Real-Time Card Fraud Detection at a GCC Tier-1 Bank — 43% Fraud Loss Reduction at Half the False-Positive Rate

MindMap deployed Fraud Guard (Fg) as the new primary fraud scoring engine, with Anomaly Detector (Ad) as the long-tail behavioural layer and Sentiment Analyzer (Sa) reused for the customer-service dispute path. The brief was structured as a parallel-run replacement — Fraud Guard would shadow the legacy engine for ten weeks before any traffic switched.

The first phase was data archaeology. Our team ingested three years of historical authorisation data, three years of confirmed fraud cases (the labels), and the full configuration history of the legacy rules engine. The objective was twofold: train a fraud model on the bank's actual fraud patterns rather than a generic benchmark, and capture the institutional knowledge embedded in the 1,400 hand-maintained rules so that the new engine could be measurably better, not just different.
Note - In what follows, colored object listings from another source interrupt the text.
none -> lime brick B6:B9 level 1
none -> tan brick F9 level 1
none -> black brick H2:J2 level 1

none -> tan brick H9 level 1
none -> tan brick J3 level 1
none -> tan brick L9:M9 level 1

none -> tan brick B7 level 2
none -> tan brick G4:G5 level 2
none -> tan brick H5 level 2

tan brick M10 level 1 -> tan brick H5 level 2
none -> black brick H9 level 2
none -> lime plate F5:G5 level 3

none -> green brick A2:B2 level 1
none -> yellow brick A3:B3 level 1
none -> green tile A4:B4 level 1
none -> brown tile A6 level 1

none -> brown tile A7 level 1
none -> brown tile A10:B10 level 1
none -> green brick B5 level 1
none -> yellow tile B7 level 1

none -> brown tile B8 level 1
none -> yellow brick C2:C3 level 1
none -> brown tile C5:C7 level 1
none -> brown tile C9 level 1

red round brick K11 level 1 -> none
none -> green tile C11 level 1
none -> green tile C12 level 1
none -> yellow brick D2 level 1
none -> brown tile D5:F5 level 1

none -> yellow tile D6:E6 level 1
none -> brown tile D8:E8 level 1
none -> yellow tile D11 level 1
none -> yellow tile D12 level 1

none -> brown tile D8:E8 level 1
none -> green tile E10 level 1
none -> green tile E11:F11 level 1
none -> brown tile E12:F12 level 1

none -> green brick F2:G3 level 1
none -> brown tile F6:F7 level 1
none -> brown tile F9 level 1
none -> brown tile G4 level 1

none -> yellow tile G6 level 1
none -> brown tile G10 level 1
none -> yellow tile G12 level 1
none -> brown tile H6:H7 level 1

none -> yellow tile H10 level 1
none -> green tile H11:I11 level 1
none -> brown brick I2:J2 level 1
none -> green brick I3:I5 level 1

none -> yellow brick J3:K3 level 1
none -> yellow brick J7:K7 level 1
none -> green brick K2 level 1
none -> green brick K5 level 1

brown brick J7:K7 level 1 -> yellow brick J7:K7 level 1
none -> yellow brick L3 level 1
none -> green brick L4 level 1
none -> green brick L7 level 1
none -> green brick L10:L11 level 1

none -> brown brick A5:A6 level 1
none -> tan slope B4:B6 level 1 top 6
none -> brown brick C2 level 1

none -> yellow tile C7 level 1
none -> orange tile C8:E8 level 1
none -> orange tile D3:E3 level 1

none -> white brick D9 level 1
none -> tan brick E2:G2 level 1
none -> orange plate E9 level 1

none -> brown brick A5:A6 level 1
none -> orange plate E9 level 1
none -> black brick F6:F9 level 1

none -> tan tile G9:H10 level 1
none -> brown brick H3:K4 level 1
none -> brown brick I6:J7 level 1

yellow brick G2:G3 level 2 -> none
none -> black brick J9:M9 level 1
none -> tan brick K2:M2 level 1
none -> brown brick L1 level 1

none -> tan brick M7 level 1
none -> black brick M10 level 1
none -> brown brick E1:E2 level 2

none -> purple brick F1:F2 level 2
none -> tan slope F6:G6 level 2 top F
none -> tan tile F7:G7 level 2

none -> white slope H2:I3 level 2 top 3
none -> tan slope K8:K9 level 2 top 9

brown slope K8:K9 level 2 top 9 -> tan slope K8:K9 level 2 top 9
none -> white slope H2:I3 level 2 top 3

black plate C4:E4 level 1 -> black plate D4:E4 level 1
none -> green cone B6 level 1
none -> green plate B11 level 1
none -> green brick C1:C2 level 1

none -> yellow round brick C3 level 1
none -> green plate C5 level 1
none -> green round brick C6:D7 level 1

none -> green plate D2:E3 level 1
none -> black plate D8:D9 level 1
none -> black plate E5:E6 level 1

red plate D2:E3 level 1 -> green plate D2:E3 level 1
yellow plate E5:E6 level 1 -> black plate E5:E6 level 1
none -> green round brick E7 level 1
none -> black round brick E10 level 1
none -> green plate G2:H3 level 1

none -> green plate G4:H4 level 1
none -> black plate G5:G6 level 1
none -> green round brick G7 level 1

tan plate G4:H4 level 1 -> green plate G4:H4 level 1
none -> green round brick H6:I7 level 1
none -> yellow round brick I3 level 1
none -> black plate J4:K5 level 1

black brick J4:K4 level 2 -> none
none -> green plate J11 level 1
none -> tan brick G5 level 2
The model itself is a hybrid. A gradient-boosted tree ensemble (XGBoost) handles the bulk of the scoring on classical features — amount, merchant category, geographic distance, time-of-day, velocity windows, customer behavioural baseline. A graph neural network layer adds device-to-card-to-merchant relationship signals — the patterns that distinguish a legitimate first-time international purchase from a card-testing attack. An LLM-based reasoning layer (a fine-tuned Qwen 2.5 7B model) runs only for the borderline cases where the tree ensemble's confidence is between 30% and 70%, and provides the structured explanation that the customer-service team uses.

The model is trained nightly on the rolling window of authorisation outcomes — the previous day's confirmed-fraud cases and confirmed-non-fraud cases — with a champion-challenger framework that promotes a new model version only when its lift over the production model is statistically significant on a held-out validation set.

The Fraud Guard stack runs entirely on the bank's primary on-premises infrastructure in its main data centre, with a hot-standby cluster at the bank's secondary site. No fraud scoring traffic leaves the country's borders.

The inline scoring path is the latency-critical component. The XGBoost model and the graph features are served from an in-memory feature store (Redis Cluster, sized at 480GB across the cluster) with sub-millisecond feature lookups. The XGBoost inference itself runs at a p99 of 6ms on the bank's CPU fleet — no GPU is used on the inline path because the latency overhead of GPU dispatch exceeded its benefit at this model size.

The LLM reasoning layer runs off the inline path as an asynchronous enrichment. When the inline scorer returns a borderline confidence, the transaction is approved or declined based on the deterministic threshold, and the LLM is invoked separately to generate the explanation that is attached to the authorisation record. By the time the customer calls customer service to dispute a decline (typically several minutes later), the explanation is already in the case-management system. The LLM is served on a small cluster of L40S GPUs using vLLM, with the Qwen 2.5 7B model quantised to 8-bit.

The graph component is the architectural novelty. The bank's eight million cards, the merchant base, the device fingerprints and the historical authorisation graph are held in a Neo4j cluster with a custom-built incremental updater. Graph features (neighbourhood risk score, shortest path to a known fraud cluster, community-detection cluster ID) are precomputed on a 5-minute cadence and pushed to the feature store.

The full authorisation trace, the model inputs, the model outputs and the LLM explanation are persisted to an audit store with the regulator's required retention period.